The Supreme Court today allowed former union minister Salman Khurshid to assist it in hearing a batch of pleas challenging the constitutional validity of 'triple talaq', 'nikah halala' and polygamy practices among the Muslims.
A bench comprising Chief Justice J S Khehar and Justices D Y Chandrachud and S K Kaul allowed senior advocate Khurshid to act as an amicus curiae and file his written submissions in the case.
"We will take it on record. It's not an issue," the bench said when the Congress leader said that the time for filing written submission in the matter has already expired and he intended to file certain pleadings in the case.
A five-judge constitution bench would commence hearing from May 11 to decide on the batch of petitions challenging the practices of 'triple talaq', 'nikah halala' and polygamy among Muslims.
The Centre had on April 11 filed fresh submission in the apex court, saying these practices impacted the social status and dignity of the Muslim women and denied them the fundamental rights guaranteed by the Constitution.
The government had reiterated its earlier stand and said these practices rendered the Muslim women "unequal and vulnerable", not only compared to the men of their community, but the women of other communities as well.
The apex court had on March 30 observed that 'triple talaq', 'nikah halala' and polygamy were important issues involving "sentiments".
The Centre had said these practices emerged from "patriarchal values and traditional notions about the role of women in society", asserting that "the right of a woman to human dignity, social esteem and self-worth are vital facets of her Right to Life under Article 21".

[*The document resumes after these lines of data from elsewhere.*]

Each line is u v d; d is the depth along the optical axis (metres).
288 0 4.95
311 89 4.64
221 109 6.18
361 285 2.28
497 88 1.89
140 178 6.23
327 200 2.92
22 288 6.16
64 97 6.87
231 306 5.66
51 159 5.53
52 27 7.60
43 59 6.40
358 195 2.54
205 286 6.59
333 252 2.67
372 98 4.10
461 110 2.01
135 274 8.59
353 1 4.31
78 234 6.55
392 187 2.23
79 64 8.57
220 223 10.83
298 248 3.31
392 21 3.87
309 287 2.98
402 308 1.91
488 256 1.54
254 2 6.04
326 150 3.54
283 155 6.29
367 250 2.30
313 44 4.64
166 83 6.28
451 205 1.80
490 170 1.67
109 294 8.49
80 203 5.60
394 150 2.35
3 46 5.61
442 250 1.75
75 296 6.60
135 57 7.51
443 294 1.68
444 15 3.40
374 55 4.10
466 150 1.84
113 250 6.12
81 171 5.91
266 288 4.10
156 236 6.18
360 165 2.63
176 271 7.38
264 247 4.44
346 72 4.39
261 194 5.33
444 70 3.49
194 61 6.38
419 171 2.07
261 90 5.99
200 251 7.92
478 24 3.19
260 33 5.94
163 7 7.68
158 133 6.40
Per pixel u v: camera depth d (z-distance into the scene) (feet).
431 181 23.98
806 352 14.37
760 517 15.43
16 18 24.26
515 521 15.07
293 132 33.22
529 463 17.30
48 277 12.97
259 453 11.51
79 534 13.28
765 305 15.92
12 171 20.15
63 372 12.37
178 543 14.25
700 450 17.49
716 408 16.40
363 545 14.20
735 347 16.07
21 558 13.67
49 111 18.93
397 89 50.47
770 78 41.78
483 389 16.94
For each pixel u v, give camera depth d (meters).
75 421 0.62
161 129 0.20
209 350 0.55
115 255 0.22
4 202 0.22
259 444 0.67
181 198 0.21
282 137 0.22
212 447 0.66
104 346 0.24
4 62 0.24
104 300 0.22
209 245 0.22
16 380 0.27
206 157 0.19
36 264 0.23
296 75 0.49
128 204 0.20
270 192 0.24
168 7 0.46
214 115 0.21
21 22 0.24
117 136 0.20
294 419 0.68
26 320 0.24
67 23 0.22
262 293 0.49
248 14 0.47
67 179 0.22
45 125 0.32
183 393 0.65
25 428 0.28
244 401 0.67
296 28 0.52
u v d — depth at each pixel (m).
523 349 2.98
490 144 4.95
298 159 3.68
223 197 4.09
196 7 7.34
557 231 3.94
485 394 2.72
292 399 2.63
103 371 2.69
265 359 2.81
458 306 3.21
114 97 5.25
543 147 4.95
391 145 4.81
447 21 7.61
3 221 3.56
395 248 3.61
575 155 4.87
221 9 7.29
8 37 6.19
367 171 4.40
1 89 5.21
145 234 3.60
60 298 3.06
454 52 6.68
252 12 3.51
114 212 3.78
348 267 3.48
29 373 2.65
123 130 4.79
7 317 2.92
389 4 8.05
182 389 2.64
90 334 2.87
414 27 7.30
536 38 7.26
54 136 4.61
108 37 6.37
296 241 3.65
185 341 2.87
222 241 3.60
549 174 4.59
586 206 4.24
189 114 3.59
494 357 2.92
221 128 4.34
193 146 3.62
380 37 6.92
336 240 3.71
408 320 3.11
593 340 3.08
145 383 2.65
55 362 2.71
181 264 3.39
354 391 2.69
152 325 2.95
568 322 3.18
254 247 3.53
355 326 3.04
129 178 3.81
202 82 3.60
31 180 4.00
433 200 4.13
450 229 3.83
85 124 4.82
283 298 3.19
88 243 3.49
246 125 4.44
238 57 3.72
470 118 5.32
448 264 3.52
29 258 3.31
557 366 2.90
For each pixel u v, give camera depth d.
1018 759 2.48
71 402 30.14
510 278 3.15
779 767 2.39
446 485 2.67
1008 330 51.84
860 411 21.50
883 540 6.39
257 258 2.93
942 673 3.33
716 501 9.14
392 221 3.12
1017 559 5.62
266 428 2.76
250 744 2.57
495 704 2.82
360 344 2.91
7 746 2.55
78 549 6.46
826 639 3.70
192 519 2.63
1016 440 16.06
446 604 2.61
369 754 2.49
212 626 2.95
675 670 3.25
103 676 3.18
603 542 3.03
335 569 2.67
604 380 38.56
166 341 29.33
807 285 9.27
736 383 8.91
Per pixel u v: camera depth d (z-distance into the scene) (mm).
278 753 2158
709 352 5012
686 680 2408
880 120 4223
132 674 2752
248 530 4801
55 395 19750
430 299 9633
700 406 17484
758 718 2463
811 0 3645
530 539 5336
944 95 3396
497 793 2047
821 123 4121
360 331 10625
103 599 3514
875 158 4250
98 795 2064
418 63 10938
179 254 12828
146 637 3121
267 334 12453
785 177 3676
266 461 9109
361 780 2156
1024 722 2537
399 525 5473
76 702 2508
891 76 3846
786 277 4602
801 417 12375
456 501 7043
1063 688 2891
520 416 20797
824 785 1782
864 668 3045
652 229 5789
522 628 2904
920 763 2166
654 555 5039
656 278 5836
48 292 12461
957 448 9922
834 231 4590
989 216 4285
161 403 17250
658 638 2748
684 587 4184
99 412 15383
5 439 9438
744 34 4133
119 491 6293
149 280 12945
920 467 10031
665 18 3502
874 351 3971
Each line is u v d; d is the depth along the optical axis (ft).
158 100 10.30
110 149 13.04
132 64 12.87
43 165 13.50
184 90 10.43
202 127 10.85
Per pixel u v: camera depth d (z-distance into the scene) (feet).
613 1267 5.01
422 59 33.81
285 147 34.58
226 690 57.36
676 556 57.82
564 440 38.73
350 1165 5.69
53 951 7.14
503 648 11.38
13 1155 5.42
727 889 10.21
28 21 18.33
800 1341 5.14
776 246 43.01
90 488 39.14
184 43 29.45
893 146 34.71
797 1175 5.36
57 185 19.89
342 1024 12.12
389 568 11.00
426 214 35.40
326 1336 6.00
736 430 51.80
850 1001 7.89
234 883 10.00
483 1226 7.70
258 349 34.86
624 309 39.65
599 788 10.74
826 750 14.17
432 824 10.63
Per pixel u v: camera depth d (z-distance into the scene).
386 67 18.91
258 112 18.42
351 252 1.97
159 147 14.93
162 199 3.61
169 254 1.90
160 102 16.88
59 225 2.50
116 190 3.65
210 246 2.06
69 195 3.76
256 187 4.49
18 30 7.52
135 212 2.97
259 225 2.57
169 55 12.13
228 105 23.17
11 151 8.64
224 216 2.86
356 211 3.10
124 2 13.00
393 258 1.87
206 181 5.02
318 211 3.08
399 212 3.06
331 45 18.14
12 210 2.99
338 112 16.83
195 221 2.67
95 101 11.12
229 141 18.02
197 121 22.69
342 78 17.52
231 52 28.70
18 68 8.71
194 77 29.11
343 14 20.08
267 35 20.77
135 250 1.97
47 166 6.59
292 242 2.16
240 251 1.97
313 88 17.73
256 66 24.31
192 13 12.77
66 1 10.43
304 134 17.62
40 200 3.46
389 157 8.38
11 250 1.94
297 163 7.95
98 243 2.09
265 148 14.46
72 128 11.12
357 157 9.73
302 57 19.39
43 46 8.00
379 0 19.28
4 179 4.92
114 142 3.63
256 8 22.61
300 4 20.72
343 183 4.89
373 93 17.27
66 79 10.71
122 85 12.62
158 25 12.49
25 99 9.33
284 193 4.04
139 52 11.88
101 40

'Nikah halala' is a practice intended to curb incidence of divorce under which a man cannot remarry his former wife without her having to go through the process of marrying someone else, consummating it, getting divorced again, observing the separation period called 'Iddat' and then coming back to him.
Seeking to declare these practices as unconstitutional, the government had said reforms in Muslim personal law have not taken place for over six decades and Muslim women, who comprise eight per cent of the population, have remained "extremely vulnerable" due to the fear of instant divorce.
Influential Muslim organisations like the All India Muslim Personal Law Board (AIMPLB) have opposed the court's adjudication of these matters, maintaining that these practices stemmed from the Holy Quran and were not justiciable.
Several Muslim women have challenged the practice of 'triple talaq' in which the husband, quite often, pronounces talaq thrice in one go, sometimes over phone or even a text message.
The apex court had earlier said it would decide the issues pertaining to the legal aspects of 'triple talaq', 'nikah halala' and polygamy among Muslims but would not deal with the question whether divorce under Muslim law needs to be supervised by courts as it fell under the legislative domain.
The Centre had on October 7 last year opposed in the apex court these practices and favoured a relook on grounds like gender equality and secularism.
The AIMPLB had told the court that pleas challenging such practices among Muslims were not maintainable as the issues fell outside the realm of judiciary.
The apex court had on its own taken cognizance of the question whether Muslim women faced gender discrimination in the event of divorce or due to other marriages of their husband.